Алмаса то и дело переключал окошки камер. С одной стороны, его интересовало, что происходит в его же собственной приемной: туда уже стягивались свидетели утреннего скандала. С другой стороны, надо было отследить нет ли особо голодных, тех что норовят выскочить на обед раньше положенного времени.
Массивные напольные часы гулко пробили полдень, и сразу же ожила до этого статичная картинка монитора: все двери кабинетов как по команде распахнулись, коридор наполнился людьми и громкими разговорами. Кто-то спешил занять очередь в столовой, кто-то планировал использовать время обеда на свои личные дела.
Вот с озабоченным видом в сторону приемной спешит главный бухгалтер. «Она может с обедом и подождать, ей много есть вредно. Сейчас я этими гавриками займусь», - Алмас переключил на главный экран камеру, установленную в приемной. Там уже томились в ожидании начальник департамента маркетинга Лев Юрьевич Марков и Казыбек Инусов помощник генерального директора Фонда.
Марков бывший высокопоставленный дипломатический работник. Никто не знал почему, но его некогда безупречная карьера в одночасье прервалась. Работа в Фонде была для него своеобразной ссылкой. Лев Юрьевич обладал широчайшим кругом влиятельных знакомых. Разговаривая с сослуживцами, на его хитроватом лице всегда блуждала снисходительная улыбочка, дескать, играете тут в игрушки, ну-ну. Но я-то другой, я птица высокого полета. И все-таки генерального он побаивался, и был с ним до приторности вежлив. Его позиция всегда совпадала с позицией генерального и порой даже была более радикальной. «Стелется», - так шептались о нем недоброжелатели.

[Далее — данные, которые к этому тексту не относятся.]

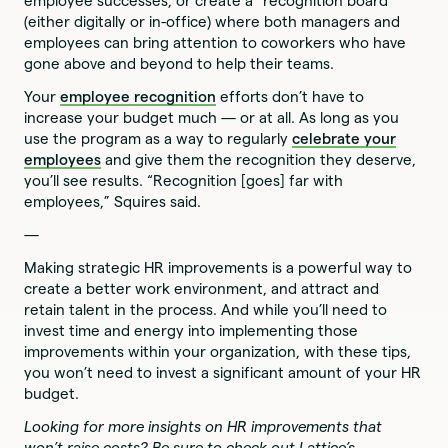
employee successes, or create a “recognition board”
(either digitally or in-office) where both managers and
employees can bring attention to coworkers who have
gone above and beyond to help their teams.
Your
employee recognition
efforts don’t have to
increase your budget much — or at all. As long as you
use the program as a way to regularly
celebrate your
employees
and give them the recognition they deserve,
you’ll see results. “Recognition [goes] far with
employees,” Squires said.
—
Making strategic HR improvements is a powerful way to
create a better work environment, and attract and
retain talent in the process. And while you’ll need to
invest time and energy into implementing those
improvements within your organization, with these tips,
you won’t need to invest a significant amount of your HR
budget.
Looking for more insights on HR improvements that
won’t raise costs? Be sure to check out Lattice’s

Казыбек же панически боялся своего шефа. И этого не скрывал. Он частенько бегал к нему в кабинет «посоветоваться». Считал за честь носить портфель Алмаса, и с почтением открывать ему двери.
Генеральный даже не поздоровался, и это не сулило ничего хорошего.
- Лев Юрьевич, что сегодня произошло в приемной? –  тяжелый взгляд Алмаса двухстволкой уперся в грудь.   
- Что вы имеете в виду? Когда? – Марков попытался изобразить на лице искреннее недоумение.
- Сегодня! Утром! Что сказал прилюдно и демонстративно Милонов Эдуард Михайлович, выходя из моего кабинета?!
- Я… Не помню... Не расслышал… А что такое?
- Тут я задаю вопросы! Ну, хорошо. С вами все ясно.
- Теперь, Казыбек, вы постарайтесь вспомнить. Или тоже запамятовали?!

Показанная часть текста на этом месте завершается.